Itarumã is a municipality in south Goiás state, Brazil. In 2020, it had a population of 7,259. Itarumã is a large producer of cattle with a herd of almost three hundred thousand head.

==Location==
Itarumã is located in the Quirinópolis Microregion and is connected by paved roads with Caçu, 40 kilometers to the north; and Itajá, 45 kilometers to the south. It is 366 kilometers to the state capital, Goiânia, which is connected by BR-060 / Abadia de Goiás / Guapó / Indiara / Acreúna / Rio Verde / GO-174 / GO-422 / Caçu / GO-206. See Sepin for all the distances.

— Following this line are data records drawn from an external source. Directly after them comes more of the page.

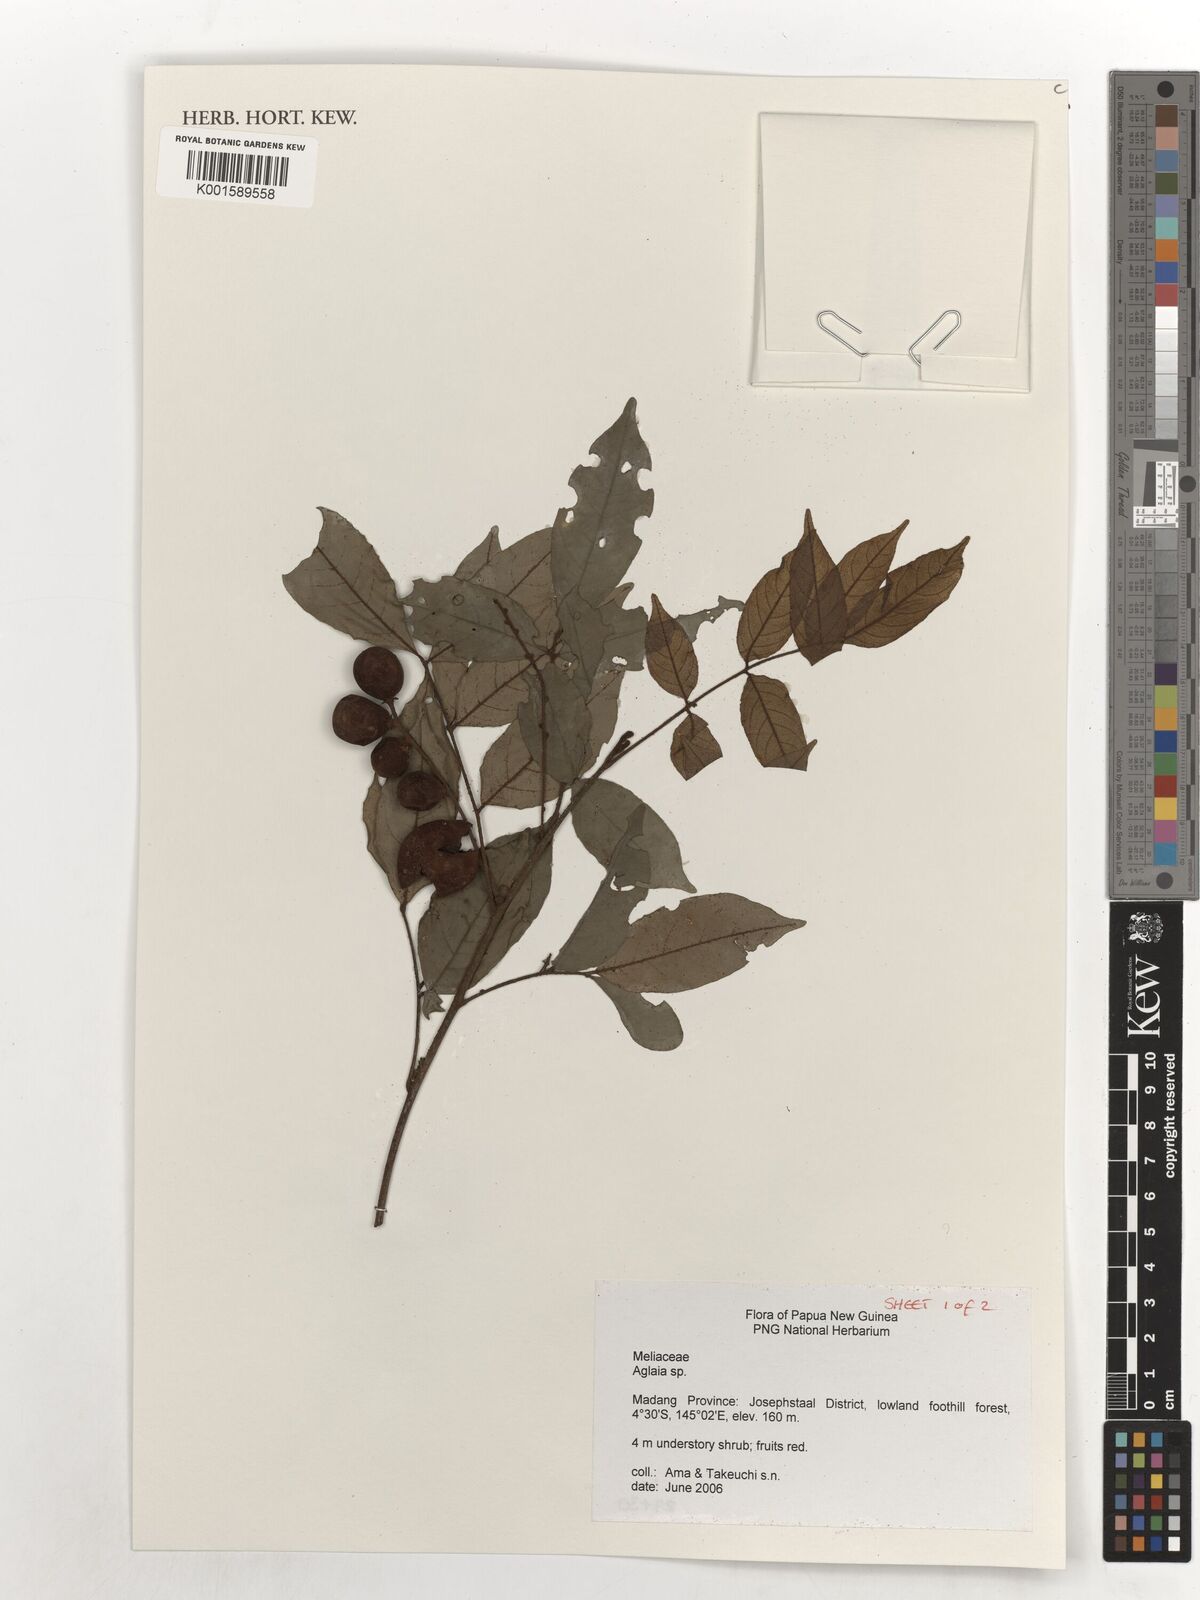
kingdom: Plantae
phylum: Tracheophyta
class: Magnoliopsida
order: Sapindales
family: Meliaceae
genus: Aglaia
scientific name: Aglaia
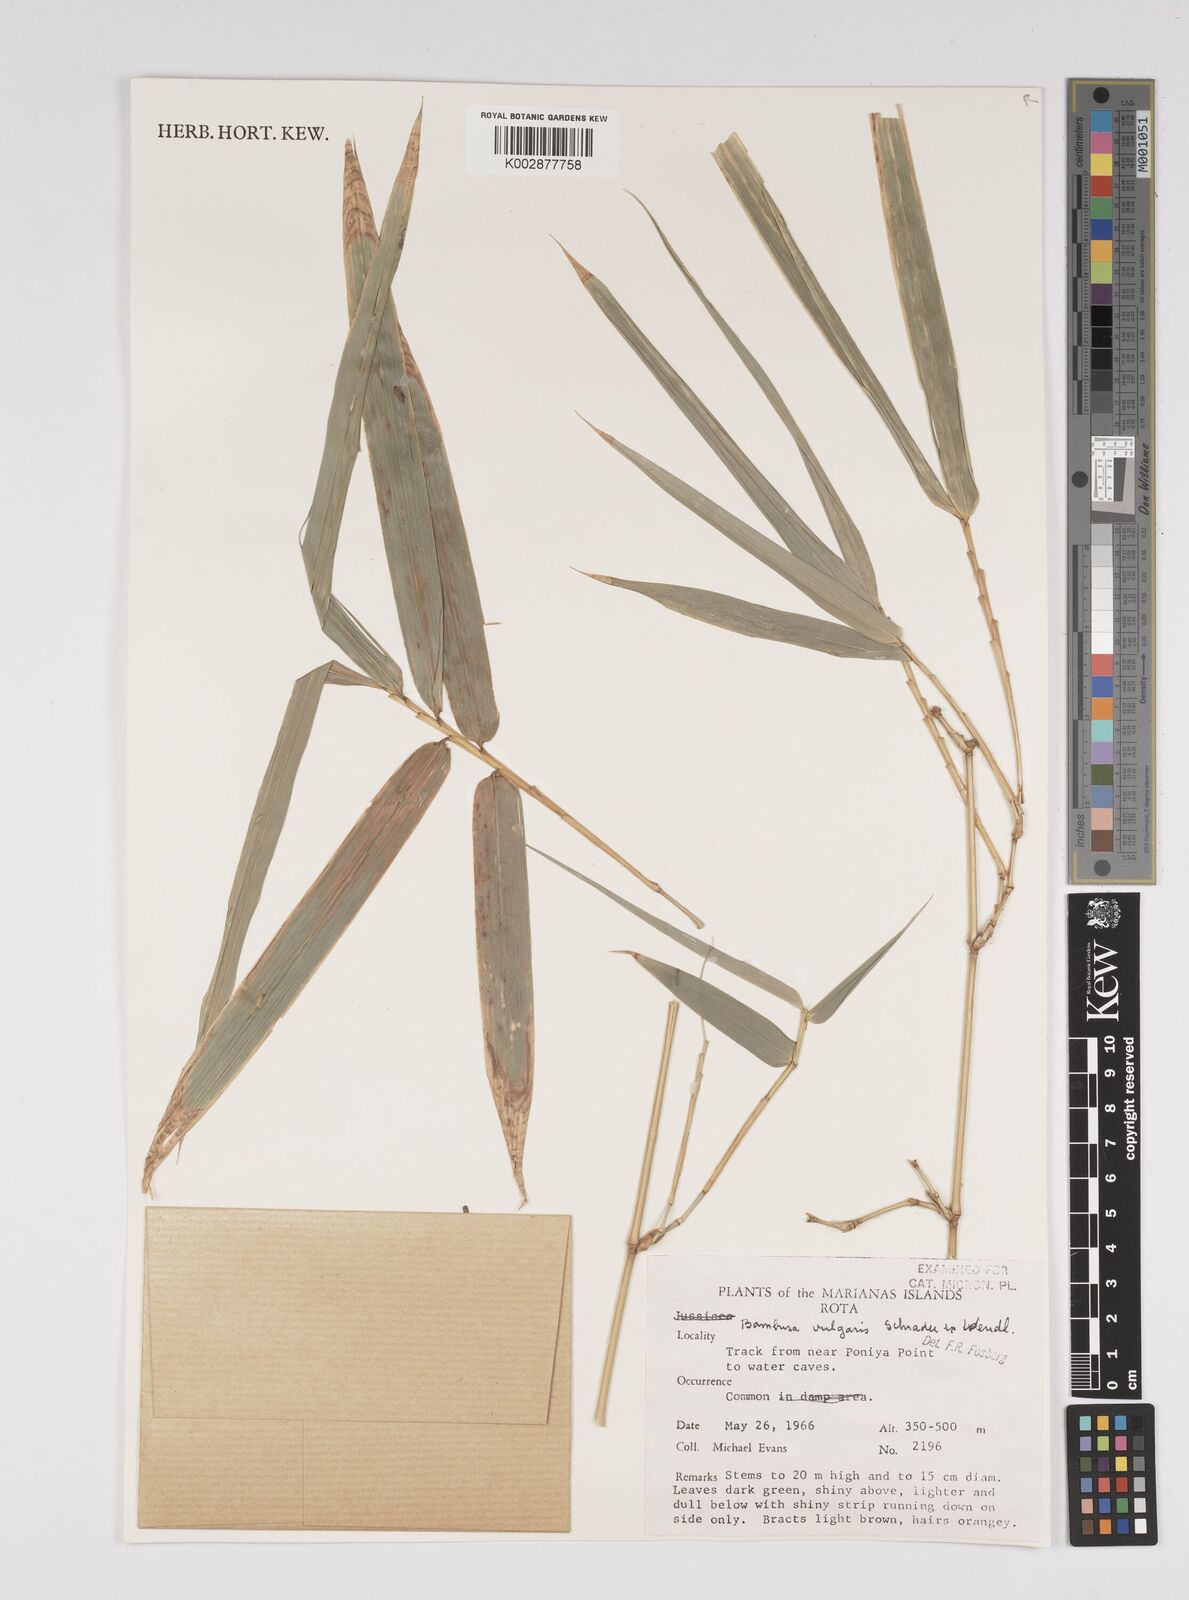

Municipal boundaries are with:
- north: Caçu, Serranópolis, and Jataí
- south: Itajá
- east: Limeira do Oeste (Minas Gerais)
- west: Aporé and Serranópolis

==Demographics==
- Population density in 2007: 1.55 inhabitants/km^{2}
- Population growth rate 1996–2007: 1.00.%
- Total population in 2007: 5,338
- Total population in 1980: 5,579
- Urban population in 2007: 3,479
- Rural population in 2007: 1,859
- Urban population in 2022: 6,101
- Population change: the population has decreased by about 240 inhabitants since 1980.
Itarumã has one district: Olaria do Angico

==The economy==
The economy is based on cattle raising and cultivation of soybeans, rice, corn, sugarcane, and beans. The cattle herd is one of the largest in the state with 292,000 head.

Economic Data (2007)
- Industrial establishments: 11
- Retail establishments in 2007: 62
- Dairies: Laticínios ABC Ind. e Comércio Ltda. Parmalat Brasil S/A - Indústria de Alimentos. (22/05/2006)
- Financial institutions: Banco do Brasil S.A. (August/2007)
- Automobiles: 373 (2007)

Main agricultural products in ha.(2006)
- rice: 400
- corn: 1,400
- soybeans: 1,500

Farm Data (2006)in ha.
- Number of farms: 411
- Total area: 254,132
- Area of permanent crops: 123
- Area of perennial crops: 263
- Area of natural pasture: 206,464
- Persons dependent on farming: 950
- Farms with tractors: 146
- Number of tractors: 211 IBGE

==Education and Health==
There were 4 schools (2006) and 1 hospital with 13 beds (2007).
- Literacy Rate: 85.3%
- Infant mortality rate: 28.88 (in 1,000 live births)
- Ranking on the Municipal Human Development Index: 0.735 (medium)
- State ranking: 126 (out of 242 municipalities in 2000)
- National ranking: 2,307 (out of 5,507 municipalities in 2000) For a complete list see Frigoletto.com

==History==
The documented history of European settlement of Itarumã begins in 1874 when Heitor Severino built the first house of palm fronds. The village was given the name of São Sebestião da Pimenta, honoring the saint and Dona Francisca Pimenta, a rich landowner of the region. The district was created in 1901, belonging to Jataí, and on an unknown date the name was shortened to Pimenta. In 1943 the name was changed to Itarumã. In 1953 it was dismembered from Jataí and became a municipality.